[Transcribed page contents]

⟨

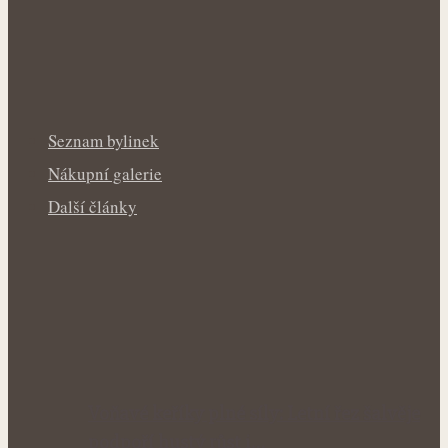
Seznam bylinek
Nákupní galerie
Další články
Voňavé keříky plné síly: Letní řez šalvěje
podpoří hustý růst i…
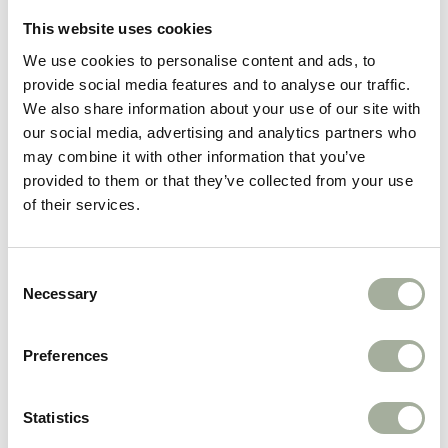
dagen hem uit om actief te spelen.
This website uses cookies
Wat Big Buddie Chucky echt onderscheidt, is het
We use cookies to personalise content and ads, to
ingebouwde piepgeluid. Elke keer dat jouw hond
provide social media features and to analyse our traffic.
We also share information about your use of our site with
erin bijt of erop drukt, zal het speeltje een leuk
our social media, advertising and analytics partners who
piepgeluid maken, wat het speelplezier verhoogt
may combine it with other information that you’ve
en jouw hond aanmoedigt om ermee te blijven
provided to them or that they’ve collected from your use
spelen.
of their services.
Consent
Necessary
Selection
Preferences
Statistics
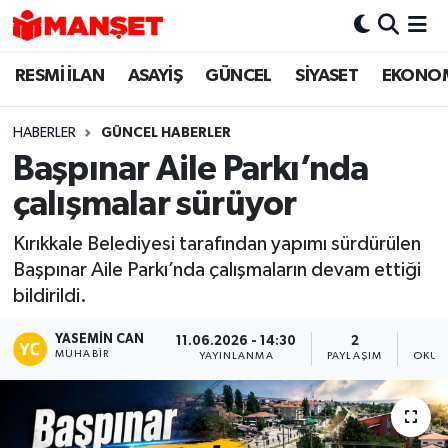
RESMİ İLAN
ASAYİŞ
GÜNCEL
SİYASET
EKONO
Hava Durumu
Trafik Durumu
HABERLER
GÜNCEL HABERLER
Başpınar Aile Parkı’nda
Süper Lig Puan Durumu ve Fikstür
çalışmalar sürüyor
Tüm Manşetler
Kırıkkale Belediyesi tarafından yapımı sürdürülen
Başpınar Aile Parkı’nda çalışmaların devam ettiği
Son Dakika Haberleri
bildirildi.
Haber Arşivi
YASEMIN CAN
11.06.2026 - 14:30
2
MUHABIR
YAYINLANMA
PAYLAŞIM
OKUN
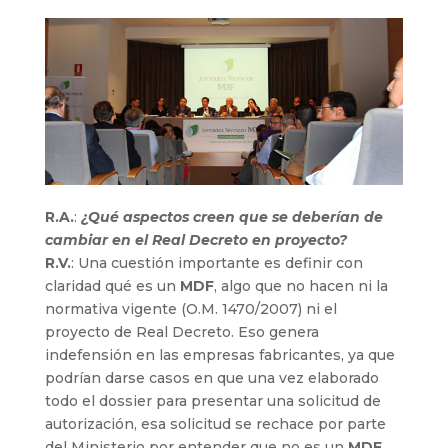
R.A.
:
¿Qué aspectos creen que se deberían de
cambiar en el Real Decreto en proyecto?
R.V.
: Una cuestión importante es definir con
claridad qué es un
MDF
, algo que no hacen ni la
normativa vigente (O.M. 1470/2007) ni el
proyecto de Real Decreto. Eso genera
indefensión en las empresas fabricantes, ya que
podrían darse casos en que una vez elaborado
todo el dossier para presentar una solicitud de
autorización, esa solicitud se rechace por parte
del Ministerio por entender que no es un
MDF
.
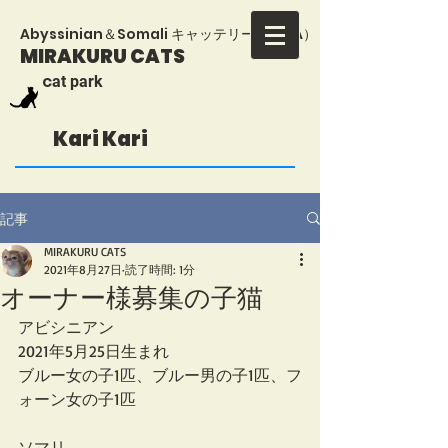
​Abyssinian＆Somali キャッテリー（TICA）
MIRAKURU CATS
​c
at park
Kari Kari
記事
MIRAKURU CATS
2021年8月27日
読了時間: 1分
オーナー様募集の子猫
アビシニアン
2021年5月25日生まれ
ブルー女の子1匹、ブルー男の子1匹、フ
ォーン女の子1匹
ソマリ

⟩
⟨

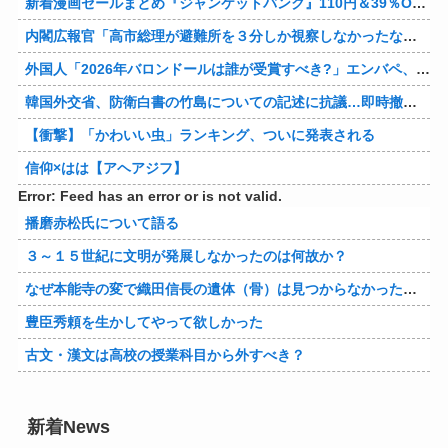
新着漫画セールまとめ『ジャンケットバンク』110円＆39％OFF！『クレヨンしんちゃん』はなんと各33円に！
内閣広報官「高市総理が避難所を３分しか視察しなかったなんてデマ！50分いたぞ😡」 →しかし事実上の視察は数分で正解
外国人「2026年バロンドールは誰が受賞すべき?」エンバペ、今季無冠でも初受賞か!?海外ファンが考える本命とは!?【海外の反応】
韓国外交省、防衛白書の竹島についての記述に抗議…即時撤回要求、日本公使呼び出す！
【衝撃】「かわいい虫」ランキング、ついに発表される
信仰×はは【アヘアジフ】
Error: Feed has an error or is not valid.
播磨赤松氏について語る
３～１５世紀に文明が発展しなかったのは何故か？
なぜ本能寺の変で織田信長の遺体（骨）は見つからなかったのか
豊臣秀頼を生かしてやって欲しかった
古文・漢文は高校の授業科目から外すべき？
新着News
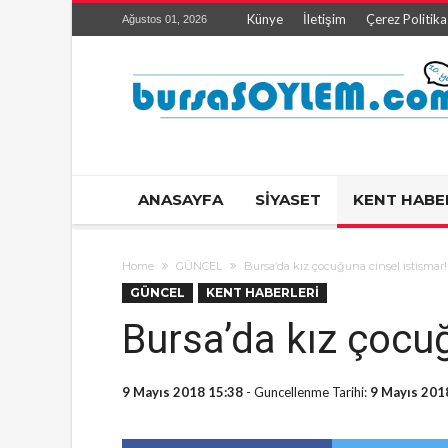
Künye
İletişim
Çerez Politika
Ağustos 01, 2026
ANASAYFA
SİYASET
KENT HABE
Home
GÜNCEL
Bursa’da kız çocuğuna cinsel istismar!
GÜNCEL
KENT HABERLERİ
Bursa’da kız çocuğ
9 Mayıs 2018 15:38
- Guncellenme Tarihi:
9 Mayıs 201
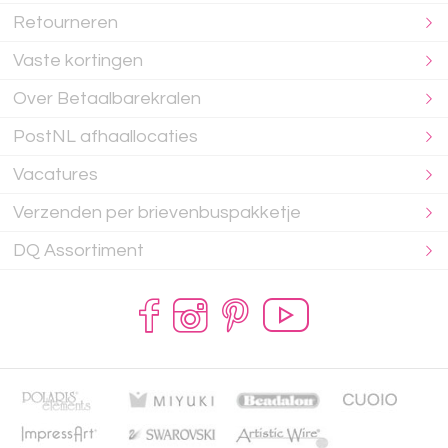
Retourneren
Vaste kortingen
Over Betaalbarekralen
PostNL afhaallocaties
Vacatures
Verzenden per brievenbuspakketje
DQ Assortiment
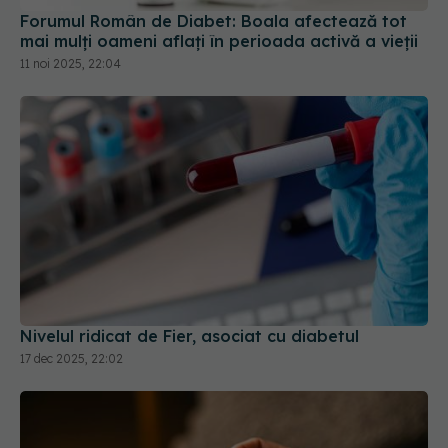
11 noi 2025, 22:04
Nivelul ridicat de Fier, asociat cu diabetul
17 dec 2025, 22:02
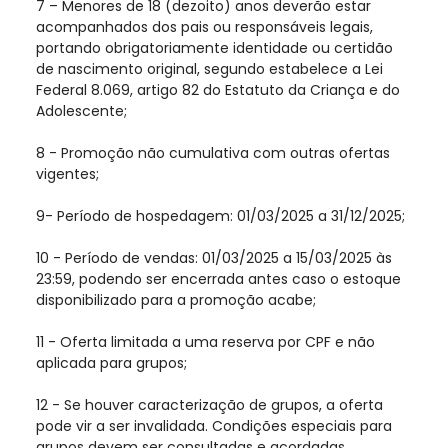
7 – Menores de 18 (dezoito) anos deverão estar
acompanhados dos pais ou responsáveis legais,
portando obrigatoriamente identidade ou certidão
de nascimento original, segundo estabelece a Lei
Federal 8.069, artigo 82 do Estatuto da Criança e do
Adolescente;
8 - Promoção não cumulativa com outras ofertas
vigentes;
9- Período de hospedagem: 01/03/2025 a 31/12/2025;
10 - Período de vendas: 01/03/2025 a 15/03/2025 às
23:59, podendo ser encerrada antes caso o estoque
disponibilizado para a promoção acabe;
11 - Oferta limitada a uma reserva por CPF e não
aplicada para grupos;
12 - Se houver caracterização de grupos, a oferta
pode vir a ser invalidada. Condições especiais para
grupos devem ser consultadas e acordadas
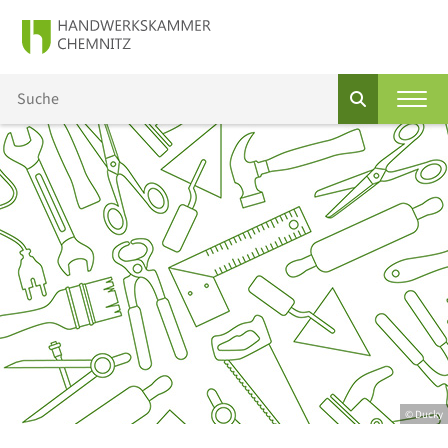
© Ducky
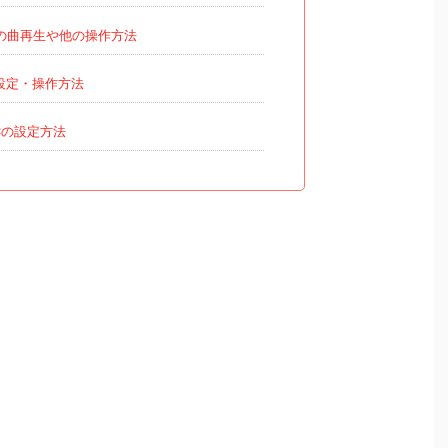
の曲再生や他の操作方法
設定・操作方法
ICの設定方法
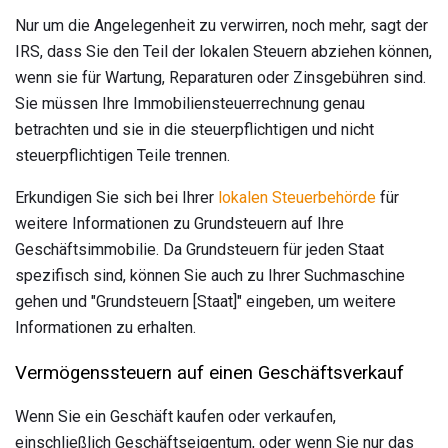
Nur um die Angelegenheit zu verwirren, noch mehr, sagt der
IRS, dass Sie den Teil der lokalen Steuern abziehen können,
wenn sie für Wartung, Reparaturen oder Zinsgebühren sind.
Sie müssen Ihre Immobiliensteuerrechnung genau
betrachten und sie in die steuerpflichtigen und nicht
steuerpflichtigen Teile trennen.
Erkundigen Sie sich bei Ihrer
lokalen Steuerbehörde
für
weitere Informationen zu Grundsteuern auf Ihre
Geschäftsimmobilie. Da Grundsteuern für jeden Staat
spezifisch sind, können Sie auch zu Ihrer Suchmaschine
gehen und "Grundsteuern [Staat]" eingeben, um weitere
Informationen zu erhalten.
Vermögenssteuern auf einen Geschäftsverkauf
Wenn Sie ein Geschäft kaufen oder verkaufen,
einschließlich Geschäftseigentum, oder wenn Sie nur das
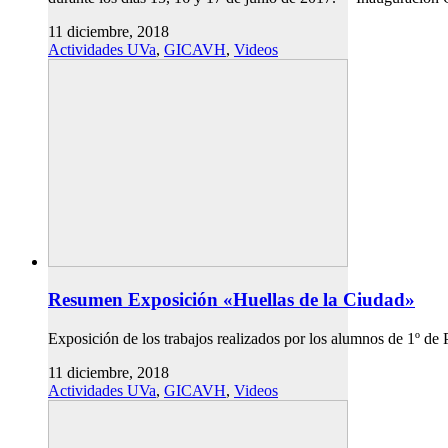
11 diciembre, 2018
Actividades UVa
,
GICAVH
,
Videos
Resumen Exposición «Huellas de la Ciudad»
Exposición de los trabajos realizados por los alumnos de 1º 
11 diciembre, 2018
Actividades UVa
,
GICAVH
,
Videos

⟩

Directive
What do the entries above read from the line containing "provided to them" through the line containing "Tüm Manşetler"? Output those lines exactly, both ends included, with the pictures left out.

Your solution
provided to them or that they’ve collected from your use
spelen.
of their services.
Consent
Necessary
Selection
Preferences
Statistics
RESMİ İLAN
ASAYİŞ
GÜNCEL
SİYASET
EKONO
Hava Durumu
Trafik Durumu
HABERLER
GÜNCEL HABERLER
Başpınar Aile Parkı’nda
Süper Lig Puan Durumu ve Fikstür
çalışmalar sürüyor
Tüm Manşetler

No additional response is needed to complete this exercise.